__PEDIDO DE TRABALHO__: Dê seguimento ao artigo sobre a falta de trabalhadores na construção civil em Portugal, começando logo após a última frase apresentada.

__TEXTO DA PÁGINA__:
-=-=-

Construção: Setor com salários a subir “de forma acelerada”, mas onde faltam 80 mil trabalhadores

Os portugueses continuam a procurar melhores condições nas obras lá fora. O setor diz que solução passa por atrair jovens e contratar mão-de-obra estrangeira, apesar de ser menos qualificada.

“Não planeio voltar para o estrangeiro, mas…”. Aos 52 anos, José Gouveia deixa em aberto a hipótese de voltar a trabalhar fora de Portugal. Foi assim durante 17 anos, enquanto trabalhou na construção civil. Em 2004 partiu para Espanha. “As despesas foram aumentando e tinha dois filhos pequenos, queria dar-lhes o melhor para poderem estudar”, conta ao ECO, explicando que “lá fora ganhava mais”. Depois do país vizinho, somaram-se outros: Angola, Alemanha, Áustria, Bélgica e, por fim, França, onde esteve cinco anos e de onde regressou em 2021.

José Gouveia sempre trabalhou na parte da cofragem e carpintaria, trata das “vigas, pilares, caixas de elevadores ou escadas”. Em 2004, em Portugal, ganhava cerca de 2,5 euros a três euros à hora. “Fui para Espanha ganhar o triplo”, recorda. Atualmente, a trabalhar novamente no país natal, recebe cerca de 7,5 euros à hora, enquanto em França recebia dez euros.

Mas o dinheiro não é tudo. Esteve cinco anos na periferia de Paris, onde trabalhava dez horas por dia. “A empresa dava-nos as condições todas: casa com despesas incluídas, menos a alimentação. O próprio trabalho também era diferente porque os materiais [de construção] são diferentes e as condições na obra eram melhores”, explica, referindo-se, sobretudo, às condições de higiene e conforto nas zonas comuns.

Durante 17 anos, José Gouveia passou por seis países e três empresas. Empresas essas que eram contratadas por grandes referências da construção civil, como foi o caso da Somague, Teixeira Duarte ou Mota-Engil. José Gouveia já fez parte da construção da Torre de S. Rafael (um dos prédios de luxo, semelhantes a um barco, no Parque das Nações), do Tribunal de Sintra, do Centro Cultural de Belém e da CUF Sintra.

José Gouveia é um dos milhares de trabalhadores portugueses da construção que procura fora de Portugal melhores condições financeiras. Em sentido inverso, são também milhares os estrangeiros que vêm para Portugal à procura do mesmo. O que para uns é pouco dinheiro, para outros é muito.

Comecei a trabalhar na construção civil porque se paga bem. O pagamento é certo e o patrão paga sempre quando tem de pagar. Por isso, desisti da agricultura.

Ventsislav Kirilov

Búlgaro a trabalhar na construção civil em Portugal

Ventsislav Kirilov deixou a Bulgária em 2012 e veio para Portugal, morando atualmente em Faro. Nos primeiros nove anos trabalhou na agricultura, o que “foi fácil porque havia muito trabalho”. Mas as despesas começaram a pesar e o búlgaro procurou mais. “Comecei a trabalhar agora na construção civil porque se paga bem”, conta ao ECO, notando como passou de três euros à hora na agricultura para o dobro nas obras. “Por isso, desisti da agricultura”, diz. Além disso, na construção civil, “o pagamento é certo e o patrão paga sempre quando tem de pagar”.

-=-=-

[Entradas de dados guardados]
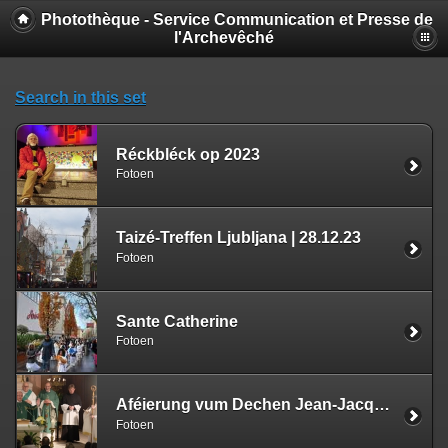
Photothèque - Service Communication et Presse de
l'Archevêché
Search in this set
Réckbléck op 2023
Fotoen
Taizé-Treffen Ljubljana | 28.12.23
Fotoen
Sante Catherine
Fotoen
Aféierung vum Dechen Jean-Jacques Flammang | 19.11.23
Fotoen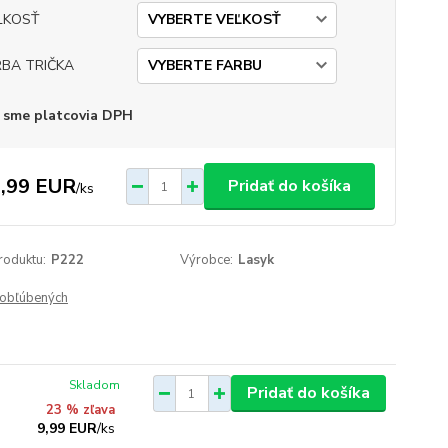
ĽKOSŤ
RBA TRIČKA
 sme platcovia DPH
,99 EUR
Pridať do košíka
/
ks
roduktu:
P222
Výrobce:
Lasyk
obľúbených
Skladom
Pridať do košíka
23 % zľava
9,99 EUR
/
ks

-=-=-

__RESPOSTA À TAREFA__:
Apesar disso, Ventsislav Kirilov quer regressar à Bulgária porque, mesmo ganhando mais do que na agricultura, não chega. Para a renda da casa onde vive vão 250 euros, aos quais acrescem as despesas com a água, luz, gás, combustível e alimentação. “No total são 750 euros [em despesas]. Recebo 1.100 euros das obras, sobram-me cerca de 400 euros. Não chega para uma pessoa — e ainda bem que não tenho filhos”, diz.

“Quero e penso todos os dias em voltar para a Bulgária porque lá a vida não é igual a Portugal. É um país pobre, mas a vida lá é melhor“, diz, referindo que o preço dos combustíveis tem aumentado, bem como o da alimentação.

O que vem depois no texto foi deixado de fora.